** TO-DO ITEM **
State how many lines in the listing below include the word "SilkS". Give nothing but the number.

------ MATERIALS PROVIDED ------

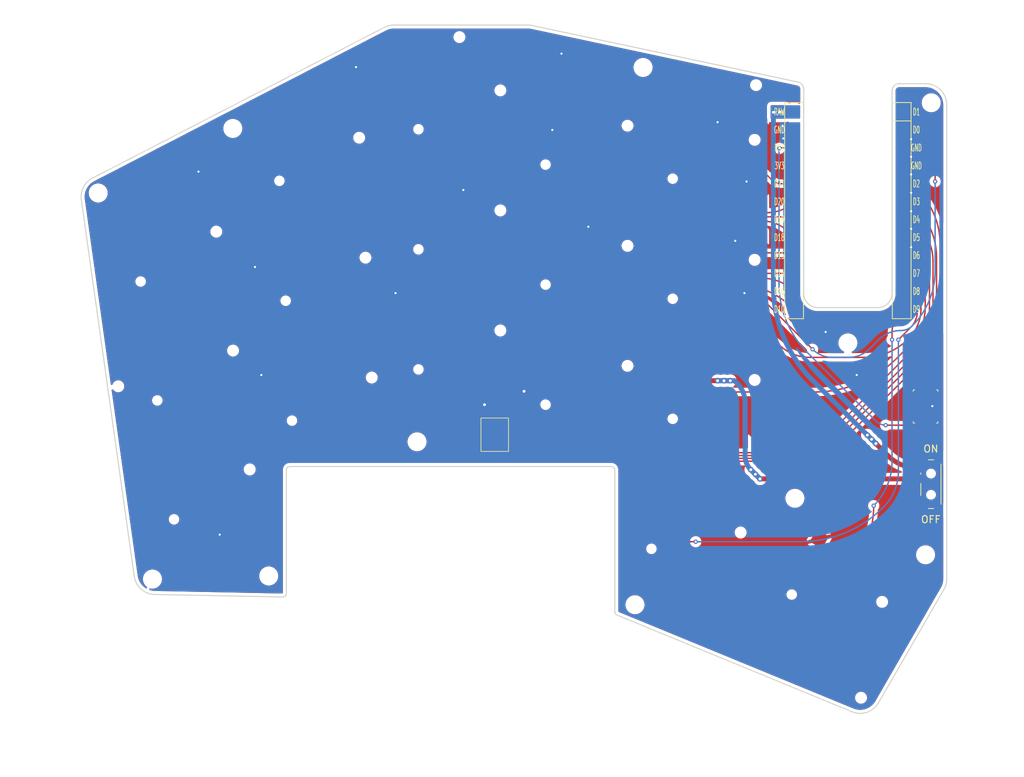
<source format=kicad_pcb>
(kicad_pcb
	(version 20241229)
	(generator "pcbnew")
	(generator_version "9.0")
	(general
		(thickness 1.6)
		(legacy_teardrops no)
	)
	(paper "A3")
	(title_block
		(title "slimsplaydy_left_unrouted")
		(date "2025-06-14")
		(rev "0.1")
		(company "huntercook")
	)
	(layers
		(0 "F.Cu" signal)
		(2 "B.Cu" signal)
		(9 "F.Adhes" user "F.Adhesive")
		(11 "B.Adhes" user "B.Adhesive")
		(13 "F.Paste" user)
		(15 "B.Paste" user)
		(5 "F.SilkS" user "F.Silkscreen")
		(7 "B.SilkS" user "B.Silkscreen")
		(1 "F.Mask" user)
		(3 "B.Mask" user)
		(17 "Dwgs.User" user "User.Drawings")
		(19 "Cmts.User" user "User.Comments")
		(21 "Eco1.User" user "User.Eco1")
		(23 "Eco2.User" user "User.Eco2")
		(25 "Edge.Cuts" user)
		(27 "Margin" user)
		(31 "F.CrtYd" user "F.Courtyard")
		(29 "B.CrtYd" user "B.Courtyard")
		(35 "F.Fab" user)
		(33 "B.Fab" user)
	)
	(setup
		(pad_to_mask_clearance 0.05)
		(allow_soldermask_bridges_in_footprints no)
		(tenting front back)
		(pcbplotparams
			(layerselection 0x00000000_00000000_55555555_5755f5ff)
			(plot_on_all_layers_selection 0x00000000_00000000_00000000_00000000)
			(disableapertmacros no)
			(usegerberextensions no)
			(usegerberattributes yes)
			(usegerberadvancedattributes yes)
			(creategerberjobfile yes)
			(dashed_line_dash_ratio 12.000000)
			(dashed_line_gap_ratio 3.000000)
			(svgprecision 4)
			(plotframeref no)
			(mode 1)
			(useauxorigin no)
			(hpglpennumber 1)
			(hpglpenspeed 20)
			(hpglpendiameter 15.000000)
			(pdf_front_fp_property_popups yes)
			(pdf_back_fp_property_popups yes)
			(pdf_metadata yes)
			(pdf_single_document no)
			(dxfpolygonmode yes)
			(dxfimperialunits yes)
			(dxfusepcbnewfont yes)
			(psnegative no)
			(psa4output no)
			(plot_black_and_white yes)
			(sketchpadsonfab no)
			(plotpadnumbers no)
			(hidednponfab no)
			(sketchdnponfab yes)
			(crossoutdnponfab yes)
			(subtractmaskfromsilk no)
			(outputformat 1)
			(mirror no)
			(drillshape 1)
			(scaleselection 1)
			(outputdirectory "")
		)
	)
	(net 0 "")
	(net 1 "RAW")
	(net 2 "GND")
	(net 3 "RST")
	(net 4 "unconnected-(MCU1-3V3-Pad21)")
	(net 5 "finger_inner_top")
	(net 6 "finger_index_top")
	(net 7 "finger_middle_top")
	(net 8 "finger_ring_top")
	(net 9 "finger_pinky_home")
	(net 10 "finger_ring_home")
	(net 11 "finger_middle_home")
	(net 12 "finger_index_home")
	(net 13 "finger_inner_home")
	(net 14 "unconnected-(MCU1-P0.08-Pad2)")
	(net 15 "finger_pinky_bottom")
	(net 16 "finger_ring_bottom")
	(net 17 "finger_middle_bottom")
	(net 18 "finger_index_bottom")
	(net 19 "finger_inner_bottom")
	(net 20 "finger_pinky_top")
	(net 21 "thumb_tucky_fan")
	(net 22 "thumb_reachy_fan")
	(net 23 "BAT_P")
	(net 24 "unconnected-(PWR1-A-Pad1)")
	(footprint "ceoloide:mounting_hole_npth" (layer "F.Cu") (at 29.047876 -7.450245))
	(footprint "ceoloide:mounting_hole_npth" (layer "F.Cu") (at 8.047876 11.549756))
	(footprint "ceoloide:mounting_hole_npth" (layer "F.Cu") (at -16.095884 -42.675198 8))
	(footprint "ceoloide:mounting_hole_npth" (layer "F.Cu") (at 101.847877 -55.450245))
	(footprint "ceoloide:mounting_hole_npth" (layer "F.Cu") (at 35.047876 -64.750244))
	(footprint "ceoloide:power_switch_smd_side" (layer "F.Cu") (at 101.797877 -1.450245))
	(footprint "PG1316S" (layer "F.Cu") (at 71.047877 -13.450245))
	(footprint "PG1316S" (layer "F.Cu") (at 71.047877 -30.450245))
	(footprint "ceoloide:mounting_hole_npth" (layer "F.Cu") (at 91.908797 28.792635 -30))
	(footprint "PG1316S" (layer "F.Cu") (at 35.047876 -37.450245))
	(footprint "PG1316S" (layer "F.Cu") (at 53.047877 -49.450245))
	(footprint "ceoloide:mcu_nice_nano" (layer "F.Cu") (at 90.047877 -41.450245))
	(footprint "PG1316S" (layer "F.Cu") (at 35.047876 -20.450245))
	(footprint "ceoloide:mounting_hole_npth" (layer "F.Cu") (at 90.047877 -21.450245))
	(footprint "ceoloide:mounting_hole_npth" (layer "F.Cu") (at -13.258891 -15.303653 8))
	(footprint "PG1316S" (layer "F.Cu") (at 53.047877 -32.450245))
	(footprint "ceoloide:mounting_hole_npth" (layer "F.Cu") (at -8.413529 11.987599 8))
	(footprint "PG1316S" (layer "F.Cu") (at 0 0 8))
	(footprint "PG1316S" (layer "F.Cu") (at 16.987109 -13.495486 3))
	(footprint "PG1316S" (layer "F.Cu") (at -2.365943 -16.834557 8))
	(footprint "PG1316S" (layer "F.Cu") (at 71.047877 -47.450245))
	(footprint "PG1316S" (layer "F.Cu") (at 35.047876 -54.450245))
	(footprint "PG1316S" (layer "F.Cu") (at 53.047877 -15.450245))
	(footprint "ceoloide:mounting_hole_npth" (layer "F.Cu") (at 101.047877 8.549755))
	(footprint "ceoloide:mounting_hole_npth" (layer "F.Cu") (at 59.905312 15.622025 -15))
	(footprint "ceoloide:reset_switch_smd_side" (layer "F.Cu") (at 101.047877 -12.450245 -90))
	(footprint "PG1316S" (layer "F.Cu") (at -4.731885 -33.669114 8))
	(footprint "PG1316S" (layer "F.Cu") (at 88.498543 14.699368 -30))
	(footprint "ceoloide:mounting_hole_npth" (layer "F.Cu") (at 61.047877 -60.450245))
	(footprint "PG1316S" (layer "F.Cu") (at 68.547877 6.549755 -15))
	(footprint "ceoloide:mounting_hole_npth" (layer "F.Cu") (at 77.047877 -57.950245))
	(footprint "Molex_Pico_EZMate_Plus_1x02" (layer "F.Cu") (at 40.047876 -8.450245))
	(footprint "ceoloide:mounting_hole_npth" (layer "F.Cu") (at 82.547877 0.549755))
	(footprint "ceoloide:mounting_hole_npth" (layer "F.Cu") (at 2.962452 -51.814006 3))
	(footprint "PG1316S" (layer "F.Cu") (at 16.097398 -30.472188 3))
	(footprint "PG1316S" (layer "F.Cu") (at 15.207686 -47.44889 3))
	(footprint "magsafe" (layer "B.Cu") (at 45.047877 -32.450245))
	(gr_line
		(start 10.037933 14.529291)
		(end -8.083261 14.168844)
		(stroke
			(width 0.15)
			(type default)
		)
		(layer "Edge.Cuts")
		(uuid "0386e225-3c54-46f4-bf69-ee2cd30c7e27")
	)
	(gr_arc
		(start -18.484237 -41.705976)
		(mid -18.178284 -43.501382)
		(end -16.890158 -44.788947)
		(stroke
			(width 0.15)
			(type default)
		)
		(layer "Edge.Cuts")
		(uuid "1525d00a-3a72-4b43-ae97-91dc91f60bf6")
	)
	(gr_arc
		(start -8.083261 14.168844)
		(mid -10.014194 13.413883)
		(end -10.994404 11.586957)
		(stroke
			(width 0.15)
			(type default)
		)
		(layer "Edge.Cuts")
		(uuid "1ab27d84-9993-46e3
... [540587 chars truncated]
</source>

------

** RESULT OF THIS TASK **
2